Le visage de Florence Aubenas, 49 ans, grande journaliste enlevée en Irak du 5 janvier au 12 juin 2005, n'est inconnu pour personne. Durant sa période d'enlèvement, la journaliste de Libération avait sa photo placardée partout. Cependant, lorsqu'elle a décidé de tout plaquer l'an dernier pour se plonger dans le quotidien des travailleurs précaires, tous n'y ont vu que du feu.
Lunettes de vue sur le nez, cheveux éclaircis et attachés, cette reporter au Nouvel Observateur s'est installée durant six mois à Caen, afin de s'immerger dans le monde difficile de ceux qui cherchent un emploi. "La crise. On ne parlait que de ça, mais sans savoir réellement qu'en dire, ni comment en prendre la mesure. Tout donnait l'impression d'un monde en train de s'écrouler. Et pourtant, autour de nous, les choses semblaient toujours à leur place. J'ai décidé de partir dans une ville française où je n'ai aucune attache, pour chercher anonymement du travail... J'ai loué une chambre meublée."

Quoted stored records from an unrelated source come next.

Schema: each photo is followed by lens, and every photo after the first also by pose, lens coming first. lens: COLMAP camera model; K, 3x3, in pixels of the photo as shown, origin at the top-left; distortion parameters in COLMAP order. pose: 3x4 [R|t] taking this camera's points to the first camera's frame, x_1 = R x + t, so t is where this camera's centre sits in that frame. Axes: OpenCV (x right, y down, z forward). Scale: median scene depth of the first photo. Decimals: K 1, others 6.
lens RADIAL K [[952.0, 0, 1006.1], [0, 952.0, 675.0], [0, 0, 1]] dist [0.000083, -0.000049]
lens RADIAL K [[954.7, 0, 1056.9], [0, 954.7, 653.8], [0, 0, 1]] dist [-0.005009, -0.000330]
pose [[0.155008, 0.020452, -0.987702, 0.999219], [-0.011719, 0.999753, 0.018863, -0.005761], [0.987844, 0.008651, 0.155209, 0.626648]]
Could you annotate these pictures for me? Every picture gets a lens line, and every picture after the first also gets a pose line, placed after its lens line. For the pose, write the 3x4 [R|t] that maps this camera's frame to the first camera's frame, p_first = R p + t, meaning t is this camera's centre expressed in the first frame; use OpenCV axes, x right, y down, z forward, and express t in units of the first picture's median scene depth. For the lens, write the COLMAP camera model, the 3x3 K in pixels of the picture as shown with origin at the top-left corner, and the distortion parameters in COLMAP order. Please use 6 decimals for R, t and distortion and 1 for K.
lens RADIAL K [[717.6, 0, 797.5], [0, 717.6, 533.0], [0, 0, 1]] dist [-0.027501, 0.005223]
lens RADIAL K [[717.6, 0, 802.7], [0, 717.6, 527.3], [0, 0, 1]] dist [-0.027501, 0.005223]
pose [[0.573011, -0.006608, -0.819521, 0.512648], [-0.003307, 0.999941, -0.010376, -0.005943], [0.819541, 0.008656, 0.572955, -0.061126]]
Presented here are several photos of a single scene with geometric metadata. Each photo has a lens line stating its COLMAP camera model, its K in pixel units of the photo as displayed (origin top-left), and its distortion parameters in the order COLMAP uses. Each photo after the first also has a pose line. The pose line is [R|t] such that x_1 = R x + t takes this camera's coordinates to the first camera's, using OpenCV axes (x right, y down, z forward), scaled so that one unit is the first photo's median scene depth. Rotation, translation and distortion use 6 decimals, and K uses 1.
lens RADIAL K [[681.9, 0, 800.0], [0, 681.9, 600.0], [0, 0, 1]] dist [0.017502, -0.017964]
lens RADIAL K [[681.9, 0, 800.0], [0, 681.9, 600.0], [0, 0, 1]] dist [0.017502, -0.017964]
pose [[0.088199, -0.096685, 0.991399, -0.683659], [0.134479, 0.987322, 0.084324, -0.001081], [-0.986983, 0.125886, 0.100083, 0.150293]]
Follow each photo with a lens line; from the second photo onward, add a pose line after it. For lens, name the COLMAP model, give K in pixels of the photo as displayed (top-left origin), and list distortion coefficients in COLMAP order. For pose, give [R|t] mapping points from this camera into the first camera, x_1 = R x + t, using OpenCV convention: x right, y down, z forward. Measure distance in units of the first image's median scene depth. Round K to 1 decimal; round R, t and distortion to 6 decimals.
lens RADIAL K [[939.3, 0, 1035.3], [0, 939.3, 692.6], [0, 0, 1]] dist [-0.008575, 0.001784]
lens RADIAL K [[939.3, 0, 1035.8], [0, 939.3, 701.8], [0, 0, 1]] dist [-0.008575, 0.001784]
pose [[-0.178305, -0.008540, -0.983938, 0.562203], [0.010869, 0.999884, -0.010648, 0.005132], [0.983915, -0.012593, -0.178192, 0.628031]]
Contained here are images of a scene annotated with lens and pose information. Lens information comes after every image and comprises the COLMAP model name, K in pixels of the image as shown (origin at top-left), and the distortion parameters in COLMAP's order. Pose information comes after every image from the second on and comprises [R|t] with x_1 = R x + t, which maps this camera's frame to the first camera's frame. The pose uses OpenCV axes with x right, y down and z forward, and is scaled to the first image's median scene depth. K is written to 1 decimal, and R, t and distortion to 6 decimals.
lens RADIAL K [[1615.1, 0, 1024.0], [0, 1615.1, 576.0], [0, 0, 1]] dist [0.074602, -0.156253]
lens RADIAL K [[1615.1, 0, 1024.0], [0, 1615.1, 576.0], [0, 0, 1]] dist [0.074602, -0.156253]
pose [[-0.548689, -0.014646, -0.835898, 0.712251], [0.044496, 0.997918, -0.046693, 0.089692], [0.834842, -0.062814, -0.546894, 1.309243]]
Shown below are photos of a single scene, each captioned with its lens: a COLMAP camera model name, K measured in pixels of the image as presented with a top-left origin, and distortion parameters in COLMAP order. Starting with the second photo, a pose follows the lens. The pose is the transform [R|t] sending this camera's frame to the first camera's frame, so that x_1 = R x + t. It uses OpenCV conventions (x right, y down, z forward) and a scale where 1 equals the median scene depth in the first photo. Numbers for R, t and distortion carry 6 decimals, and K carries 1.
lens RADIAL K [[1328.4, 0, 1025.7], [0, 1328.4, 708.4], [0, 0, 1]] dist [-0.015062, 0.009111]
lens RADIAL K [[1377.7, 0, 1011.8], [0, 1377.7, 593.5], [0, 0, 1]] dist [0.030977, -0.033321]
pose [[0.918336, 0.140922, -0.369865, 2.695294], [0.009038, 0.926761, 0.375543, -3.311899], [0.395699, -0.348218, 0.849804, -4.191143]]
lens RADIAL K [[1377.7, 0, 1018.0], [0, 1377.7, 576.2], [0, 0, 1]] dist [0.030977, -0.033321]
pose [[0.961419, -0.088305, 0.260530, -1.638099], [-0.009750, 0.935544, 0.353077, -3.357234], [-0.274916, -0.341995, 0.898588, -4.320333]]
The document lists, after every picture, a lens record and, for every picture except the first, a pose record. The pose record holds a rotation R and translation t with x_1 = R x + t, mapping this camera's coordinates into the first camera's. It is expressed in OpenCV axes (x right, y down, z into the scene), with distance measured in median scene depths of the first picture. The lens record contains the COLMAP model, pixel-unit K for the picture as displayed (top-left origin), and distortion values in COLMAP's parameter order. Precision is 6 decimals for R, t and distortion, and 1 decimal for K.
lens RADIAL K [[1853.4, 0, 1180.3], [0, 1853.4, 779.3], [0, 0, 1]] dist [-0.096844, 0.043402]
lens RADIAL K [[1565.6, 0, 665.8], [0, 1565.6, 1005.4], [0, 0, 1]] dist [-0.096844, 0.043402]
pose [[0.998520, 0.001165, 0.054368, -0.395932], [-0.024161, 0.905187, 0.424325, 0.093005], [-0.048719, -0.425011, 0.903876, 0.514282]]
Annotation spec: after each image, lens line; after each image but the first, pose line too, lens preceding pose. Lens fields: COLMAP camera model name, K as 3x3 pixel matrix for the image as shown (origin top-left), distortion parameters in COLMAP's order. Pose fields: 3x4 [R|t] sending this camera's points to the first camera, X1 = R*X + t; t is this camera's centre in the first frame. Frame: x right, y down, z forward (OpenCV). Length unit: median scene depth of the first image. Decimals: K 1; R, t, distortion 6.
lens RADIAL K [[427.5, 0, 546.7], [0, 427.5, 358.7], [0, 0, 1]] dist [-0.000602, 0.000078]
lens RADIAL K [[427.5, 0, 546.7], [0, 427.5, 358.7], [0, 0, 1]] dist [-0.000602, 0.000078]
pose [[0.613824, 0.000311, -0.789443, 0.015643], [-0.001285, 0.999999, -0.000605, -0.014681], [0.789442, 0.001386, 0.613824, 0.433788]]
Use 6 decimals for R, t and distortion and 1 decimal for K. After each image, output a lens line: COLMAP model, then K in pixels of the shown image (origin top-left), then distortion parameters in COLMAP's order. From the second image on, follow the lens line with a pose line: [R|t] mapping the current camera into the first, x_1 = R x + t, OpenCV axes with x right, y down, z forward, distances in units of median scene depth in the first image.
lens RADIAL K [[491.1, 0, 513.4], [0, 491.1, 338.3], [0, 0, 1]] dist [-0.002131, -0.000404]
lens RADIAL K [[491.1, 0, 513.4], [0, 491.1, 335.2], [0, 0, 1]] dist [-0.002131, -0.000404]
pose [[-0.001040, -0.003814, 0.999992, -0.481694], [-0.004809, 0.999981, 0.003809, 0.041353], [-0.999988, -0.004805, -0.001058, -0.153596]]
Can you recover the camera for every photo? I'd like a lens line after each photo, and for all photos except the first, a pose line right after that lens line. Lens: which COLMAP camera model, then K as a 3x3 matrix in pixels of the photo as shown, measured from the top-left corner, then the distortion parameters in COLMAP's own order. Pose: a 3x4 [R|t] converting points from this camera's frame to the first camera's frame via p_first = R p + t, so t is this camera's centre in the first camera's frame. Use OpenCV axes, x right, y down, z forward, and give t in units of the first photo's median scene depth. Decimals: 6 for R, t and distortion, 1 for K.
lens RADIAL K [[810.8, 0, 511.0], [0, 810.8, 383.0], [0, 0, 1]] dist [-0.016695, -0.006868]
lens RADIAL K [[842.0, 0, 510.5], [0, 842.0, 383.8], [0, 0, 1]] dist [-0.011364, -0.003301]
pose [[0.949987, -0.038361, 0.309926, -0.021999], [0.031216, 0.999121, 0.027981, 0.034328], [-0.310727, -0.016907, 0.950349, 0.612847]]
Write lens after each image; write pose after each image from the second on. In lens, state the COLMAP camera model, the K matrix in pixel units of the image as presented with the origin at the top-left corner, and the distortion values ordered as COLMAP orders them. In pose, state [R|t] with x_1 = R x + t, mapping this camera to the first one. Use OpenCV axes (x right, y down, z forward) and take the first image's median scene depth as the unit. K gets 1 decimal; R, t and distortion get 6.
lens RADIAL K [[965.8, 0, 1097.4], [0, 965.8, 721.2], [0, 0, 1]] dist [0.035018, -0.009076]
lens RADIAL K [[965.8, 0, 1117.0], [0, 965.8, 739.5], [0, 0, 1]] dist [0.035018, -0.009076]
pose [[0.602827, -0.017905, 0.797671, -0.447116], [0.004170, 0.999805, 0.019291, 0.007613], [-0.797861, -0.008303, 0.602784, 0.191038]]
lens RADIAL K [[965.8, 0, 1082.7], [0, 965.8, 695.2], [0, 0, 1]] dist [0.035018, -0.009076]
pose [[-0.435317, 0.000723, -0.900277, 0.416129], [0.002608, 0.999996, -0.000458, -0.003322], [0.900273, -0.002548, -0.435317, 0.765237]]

Le quai de Ouistreham, tel est le livre dans lequel elle raconte son calvaire ( pas d'autre mot !), qui a débuté par une inscription à Pôle Emploi, avec un CV fictif sur lequel elle donnait son véritable nom, mais justifiait... d'un baccalauréat avec aucune expérience.
Ainsi, elle a vécu un véritable parcours du combattant, enchaînant les CDD harassants aux horaires décalées, tard le soir ou très tôt le matin. Sorti le 18 février dernier, son récit est choc, mais dévoile à la fois le quotidien de nombreux français en difficulté, qui tentent de survivre à la crise, à défaut de mener une vie normale.
Par exemple, à la vue d'une annonce pour une mission de street marketing pour une marque de déodorant, elle relate les dires du recruteur : "Vous avez plus de 25 ans ? Alors pourquoi vous me faites perdre mon temps ? Vous savez bien que c'est un mauvais point pour ce genre de job. Et à quoi vous ressemblez ? Blonde ? Rousse ? Quel style ? Glamour ? Rockeuse ? Je vous préviens, j'ai une pile de candidatures devant moi : au deuxième mauvais point, je raccroche."
Finalement embauchée comme agent d'entretien- le nom élégant pour femme de ménage - , elle raconte cette épreuve : "Il me faut un temps infini pour charrier des seaux d'eau brûlante et essayer de récurer la saleté, incrustée par strates dans la petite salle de bains. Je ne sens plus mes mains, je n'arrive même plus à tenir une éponge. Il faudrait que je bouge les bras, mais il restent tendus et rigides, comme s'ils ne m'appartenaient plus."
Elle accepte même le poste le plus boycotté par les femmes nécessiteuses : récurer les sanitaires du ferry de Ouistreham. "En un quart d'heure, mes genoux ont doublé de volume, mes bras sont dévorés de fourmis et j'écume de chaleur dans le pull que j'avais cru prudent de garder". Il y a des choses drôles aussi dans ce récit, des dialogues hallucinants avec le personnel du pôle emploi, des rapports humains attachants avec ses collégues de misère. Au total, elle ne gagnera jamais plus de 700 euros par mois. On peut juste s'étonner qu'aucun autre poste ne lui a été proposé... ce livre est un peu contreversé, particulierement sur internet.
Passer de journaliste à femme de ménage n'est pas chose facile, mais Florence Aubenas a tenu bon et vous fait part de son expérience dans Le quai de Oustreham, long reportage en vente aux éditions de L'Olivier.